Alienation and Resilience: The Dynamics of Birth Outside Their Community for Rural First Nations Women

// // Posted in Vol 7 Issue 1

by Jude Kornelsen, Andrew Kotaska, Pauline Waterfall, Louisa Willie, and Dawn Wilson

Overview

Women in rural First Nations communities are often evacuated to give birth due to lack of local maternity services. Studies suggest that these women face significant social, cultural, and financial stress as a result.
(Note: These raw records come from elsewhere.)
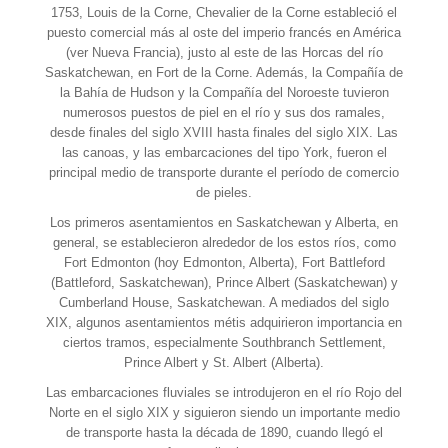
1753, Louis de la Corne, Chevalier de la Corne estableció el
puesto comercial más al oste del imperio francés en América
(ver Nueva Francia), justo al este de las Horcas del río
Saskatchewan, en Fort de la Corne. Además, la Compañía de
la Bahía de Hudson y la Compañía del Noroeste tuvieron
numerosos puestos de piel en el río y sus dos ramales,
desde finales del siglo XVIII hasta finales del siglo XIX. Las
las canoas, y las embarcaciones del tipo York, fueron el
principal medio de transporte durante el período de comercio
de pieles.
Los primeros asentamientos en Saskatchewan y Alberta, en
general, se establecieron alrededor de los estos ríos, como
Fort Edmonton (hoy Edmonton, Alberta), Fort Battleford
(Battleford, Saskatchewan), Prince Albert (Saskatchewan) y
Cumberland House, Saskatchewan. A mediados del siglo
XIX, algunos asentamientos métis adquirieron importancia en
ciertos tramos, especialmente Southbranch Settlement,
Prince Albert y St. Albert (Alberta).
Las embarcaciones fluviales se introdujeron en el río Rojo del
Norte en el siglo XIX y siguieron siendo un importante medio
de transporte hasta la década de 1890, cuando llegó el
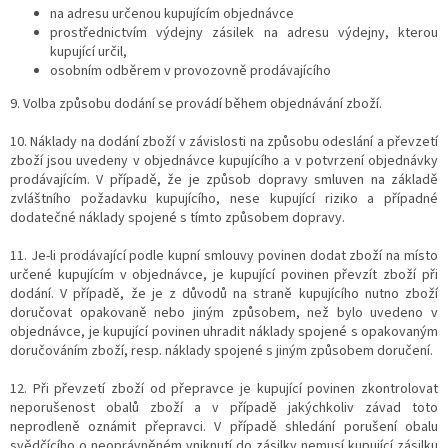
na adresu určenou kupujícím objednávce
prostřednictvím výdejny zásilek na adresu výdejny, kterou
kupující určil,
osobním odběrem v provozovně prodávajícího
9.
Volba způsobu dodání se provádí během objednávání zboží.
10. Náklady na dodání zboží v závislosti na způsobu odeslání a převzetí
zboží jsou uvedeny v objednávce kupujícího a v potvrzení objednávky
prodávajícím. V případě, že je způsob dopravy smluven na základě
zvláštního požadavku kupujícího, nese kupující riziko a případné
dodatečné náklady spojené s tímto způsobem dopravy.
11. Je-li prodávající podle kupní smlouvy povinen dodat zboží na místo
určené kupujícím v objednávce, je kupující povinen převzít zboží při
dodání. V případě, že je z důvodů na straně kupujícího nutno zboží
doručovat opakovaně nebo jiným způsobem, než bylo uvedeno v
objednávce, je kupující povinen uhradit náklady spojené s opakovaným
doručováním zboží, resp. náklady spojené s jiným způsobem doručení.
12. Při převzetí zboží od přepravce je kupující povinen zkontrolovat
neporušenost obalů zboží a v případě jakýchkoliv závad toto
neprodleně oznámit přepravci. V případě shledání porušení obalu
svědčícího o neoprávněném vniknutí do zásilky nemusí kupující zásilku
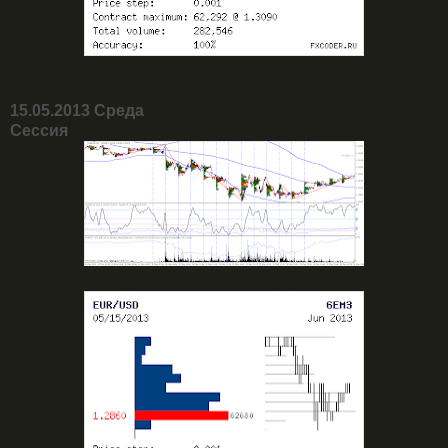
15.05.2013 Среда
Сессия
Bella Bella/Waglisla: Women’s birth experiences

In the small community of Bella Bella/Waglisla in British Columbia, maternity services began to decline in the year 2000. In 2001, it was mandated that all pregnant women had to leave the community to give birth at a larger hospital. The authors surveyed women about their birth experiences before and after the loss of maternity services, and included those who gave birth locally and those who were evacuated to referral centres. Data were gathered through written surveys (55 participants) and in-depth interviews (12 participants) and qualitatively analyzed to identify themes:

  • The decision-making process: Many women who chose to leave the community to give birth before the loss of services did so when local services began to decline. They described their decision in terms of safety and risk, and were usually strongly influenced by their physician and family, as well as their loss of confidence in local services as the number of health care providers declined.
  • Isolating experience of birth in a referral community: When traveling to give birth, many women had to make compromises on transportation method, quality of accommodation, and choosing accompanying family members. The women often gave birth while separated from their other children and without the usual sense of community celebration.
  • Travel concerns: The women expressed concerns about traveling during bad weather and being unable to return home. As a result, several chose less comfortable but more reliable methods of transportation (e.g., bus or boat vs. plane).
  • The importance of family: About half of the women were able to have accompanying family members at the referral centres, which helped to reduce the sense of isolation. However, there was also a profound sense of sadness for the family members left behind.
  • The desire to be home: Many of the women wanted to return home immediately after giving birth at the referral centre, despite the discomfort or need for continued medical attention. The desire for familiar routines and foods was strong.
  • Understanding the change in service: Many women did not understand why maternity services were no longer available locally, and felt that the loss of these long-standing services was irrational.

Alienation and resilience

Many of the women felt a sense of isolation, alienation, and powerlessness as a result of having to give birth at a referral centre. However, most of the women showed resilience by proactively seeking answers about the decline in services, or trying to mitigate their feelings of isolation and estrangement at the referral centres (e.g., by bringing along family members and returning home as soon as possible).

Due to limited maternity service in small rural communities, local births for Aboriginal women are not always possible. In order to reduce negative outcomes, solutions are needed to reduce the stress of evacuation for birthing mothers and involve the affected women and communities in the decision-making process.